As boas novas, anunciadas pela imprensa fluminense, também foram lembradas pelas proprietárias das folhas femininas, como estímulo para a luta de emancipação de seu sexo. A insatisfação quanto a pouca ou nenhuma autonomia na participação de assuntos extra domésticos,era reclamada com o intuito de assinalar o comprometimento das mulheres. Em seus artigos, elas também estavam atentas às mudanças políticas e sociais; portanto, seria melhor instruí-las e educá-las a fim de acompanharem os avanços realizados nos espaços públicos. Nesse sentido, a noção de complementaridade dos sexos, justificaria suas intenções, uma vez que a sociedade precisaria de mães e esposas mais preparadas como meio de adequação aos novos tempos.

A circulação de códigos de boas maneiras e cuidado corporal, características das folhas “frívolas” eram advertidas pelo “Sexo Feminino”, pois de nada serviria à mulher se não possuísse valores máximos de inteligência e cultivo da religião. Contudo, as regras de conduta e normas de etiqueta também encontravam lugar na folha de Senhorinha, com menos ênfase é verdade, mas o suficiente para produzir ideias conflitantes para o modelo de mulher emancipada. A composição ambígua da narrativa traduzia-se na dificuldade em combinar duas condições, que aos olhos de Francisca se mal ministradas comprometiam sobremaneira a dignidade das mulheres. Os vícios da vaidade eram combatidos. Nos editoriais, o emprego dos verbos “ornar”, “enfeitar”, “abrilhantar” normalmente utilizados para elucidar características físicas, sofria reapropriações, passando agora a elevar os estados de espírito e as virtudes da razão. “Ornar-lhe o espírito” e “abrilhantar a razão” justapunham-se às concepções de luxo e vaidade de “só cuidar das graças do corpo”.

No entanto, há de se reconhecer que apesar do tom aparentemente moderado, “O Sexo Feminino” representou junto a tantas outras folhas destinadas a emancipação das mulheres, os antecedentes para aquilo que convencionamos denominar como a primeira onda feminista.
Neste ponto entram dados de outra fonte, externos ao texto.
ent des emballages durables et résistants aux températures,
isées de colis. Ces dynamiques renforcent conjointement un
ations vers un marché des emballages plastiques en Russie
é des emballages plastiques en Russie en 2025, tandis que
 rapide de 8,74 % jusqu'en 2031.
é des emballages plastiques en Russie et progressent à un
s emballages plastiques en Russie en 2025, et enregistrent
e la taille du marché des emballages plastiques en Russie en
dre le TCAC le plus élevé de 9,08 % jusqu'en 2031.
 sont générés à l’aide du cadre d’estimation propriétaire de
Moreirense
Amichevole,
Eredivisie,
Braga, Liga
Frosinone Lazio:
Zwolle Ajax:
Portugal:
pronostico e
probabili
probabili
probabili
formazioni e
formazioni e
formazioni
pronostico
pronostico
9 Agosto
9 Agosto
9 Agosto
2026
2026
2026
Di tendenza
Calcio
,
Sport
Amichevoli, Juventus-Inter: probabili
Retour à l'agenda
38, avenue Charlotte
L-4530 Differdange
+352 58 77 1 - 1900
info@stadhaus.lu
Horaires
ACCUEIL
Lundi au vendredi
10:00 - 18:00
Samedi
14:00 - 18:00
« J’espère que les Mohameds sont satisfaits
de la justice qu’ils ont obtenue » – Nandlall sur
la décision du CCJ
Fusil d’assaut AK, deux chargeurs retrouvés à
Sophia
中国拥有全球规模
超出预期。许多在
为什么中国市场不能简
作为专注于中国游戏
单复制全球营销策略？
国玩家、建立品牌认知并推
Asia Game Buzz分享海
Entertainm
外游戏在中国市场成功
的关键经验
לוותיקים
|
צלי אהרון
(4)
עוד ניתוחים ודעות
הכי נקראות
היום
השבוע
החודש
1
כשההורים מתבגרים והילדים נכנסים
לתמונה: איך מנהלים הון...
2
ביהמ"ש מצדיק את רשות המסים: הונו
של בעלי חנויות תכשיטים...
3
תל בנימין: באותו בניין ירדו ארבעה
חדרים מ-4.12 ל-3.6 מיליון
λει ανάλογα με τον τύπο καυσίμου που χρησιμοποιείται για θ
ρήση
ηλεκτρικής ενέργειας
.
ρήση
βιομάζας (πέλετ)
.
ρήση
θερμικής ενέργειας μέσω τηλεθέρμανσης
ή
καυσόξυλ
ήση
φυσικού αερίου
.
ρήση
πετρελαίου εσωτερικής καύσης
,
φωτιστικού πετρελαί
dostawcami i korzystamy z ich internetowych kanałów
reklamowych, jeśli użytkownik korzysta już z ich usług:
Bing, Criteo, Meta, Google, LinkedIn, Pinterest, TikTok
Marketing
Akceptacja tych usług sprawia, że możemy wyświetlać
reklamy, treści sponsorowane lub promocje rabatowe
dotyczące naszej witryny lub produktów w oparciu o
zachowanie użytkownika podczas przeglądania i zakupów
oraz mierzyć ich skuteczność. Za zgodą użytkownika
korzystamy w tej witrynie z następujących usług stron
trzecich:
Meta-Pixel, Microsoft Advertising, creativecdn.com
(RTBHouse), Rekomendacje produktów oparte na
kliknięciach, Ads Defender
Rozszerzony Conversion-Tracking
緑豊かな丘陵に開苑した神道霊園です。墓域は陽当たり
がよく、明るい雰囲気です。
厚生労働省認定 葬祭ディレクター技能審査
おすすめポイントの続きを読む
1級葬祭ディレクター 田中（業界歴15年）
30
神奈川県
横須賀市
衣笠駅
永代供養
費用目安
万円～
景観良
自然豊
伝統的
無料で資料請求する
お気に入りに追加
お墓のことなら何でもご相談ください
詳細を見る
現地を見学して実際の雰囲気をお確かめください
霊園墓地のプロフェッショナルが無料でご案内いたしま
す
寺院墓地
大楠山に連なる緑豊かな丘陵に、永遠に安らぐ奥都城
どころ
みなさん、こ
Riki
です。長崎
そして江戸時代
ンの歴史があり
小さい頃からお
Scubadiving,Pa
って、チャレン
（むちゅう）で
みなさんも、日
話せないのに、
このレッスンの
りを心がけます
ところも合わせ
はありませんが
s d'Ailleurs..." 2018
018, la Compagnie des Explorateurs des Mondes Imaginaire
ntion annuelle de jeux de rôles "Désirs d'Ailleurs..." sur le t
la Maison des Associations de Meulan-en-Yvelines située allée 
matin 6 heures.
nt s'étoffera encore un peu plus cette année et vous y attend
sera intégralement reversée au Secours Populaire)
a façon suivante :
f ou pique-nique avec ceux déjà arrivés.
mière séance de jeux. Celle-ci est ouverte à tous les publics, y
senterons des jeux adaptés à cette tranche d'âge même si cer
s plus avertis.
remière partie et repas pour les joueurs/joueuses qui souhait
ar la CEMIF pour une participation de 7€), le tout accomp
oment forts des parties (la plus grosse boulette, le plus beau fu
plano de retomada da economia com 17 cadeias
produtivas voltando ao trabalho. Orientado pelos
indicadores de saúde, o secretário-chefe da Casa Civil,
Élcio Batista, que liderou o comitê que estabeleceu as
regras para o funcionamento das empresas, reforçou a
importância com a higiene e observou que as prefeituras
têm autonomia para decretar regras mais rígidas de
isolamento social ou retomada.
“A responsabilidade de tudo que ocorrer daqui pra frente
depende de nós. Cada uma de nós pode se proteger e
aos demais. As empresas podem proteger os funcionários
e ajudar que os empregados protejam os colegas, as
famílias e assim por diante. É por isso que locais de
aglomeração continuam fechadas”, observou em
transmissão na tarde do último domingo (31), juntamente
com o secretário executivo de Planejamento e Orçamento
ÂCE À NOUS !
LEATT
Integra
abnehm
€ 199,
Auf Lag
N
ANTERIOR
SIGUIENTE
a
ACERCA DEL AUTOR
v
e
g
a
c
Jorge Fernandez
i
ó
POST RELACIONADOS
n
O entusiasmo e pragmatismo de Francisca e suas parceiras revelam não somente a consciência de um grupo social e sua visão de mundo como a intensa conexão com os eventos políticos, particularmente as campanhas abolicionistas e as reviravoltas que sucederam a tomada de poder e o advento da República. Não à toa o periódico é alterado para “O quinze de novembro do sexo feminino”, circulando de 15 de novembro de 1889 até 6 de dezembro de 1890.

A pronta adesão do quinze de novembro é tributária das grandes expectativas trazidas por rupturas políticas (Independência e República) ambas sob o manto da missão civilizadora, mas que na prática tem se mostrado mais sob um cariz alegórico, característico do processo de modernização conservadora vigente no país.O artigo inaugural “Às minhas patrícias” de 14 de setembro de 1873 ilustra bem as contradições internas entre o apreço a uma ideia de nação operada pela dicotomia civilidade e barbárie e o projeto educacional inclusivo de Francisca. A crença em marcos civilizatórios, apartados do “jugo colonial” e pela construção da nação,tão reverberados pela imprensa do XIX e com ressonâncias até hoje,ampliam perspectivas sobre, não apenas um, mas muitos projetos de nação.Projetos em disputa, em ação.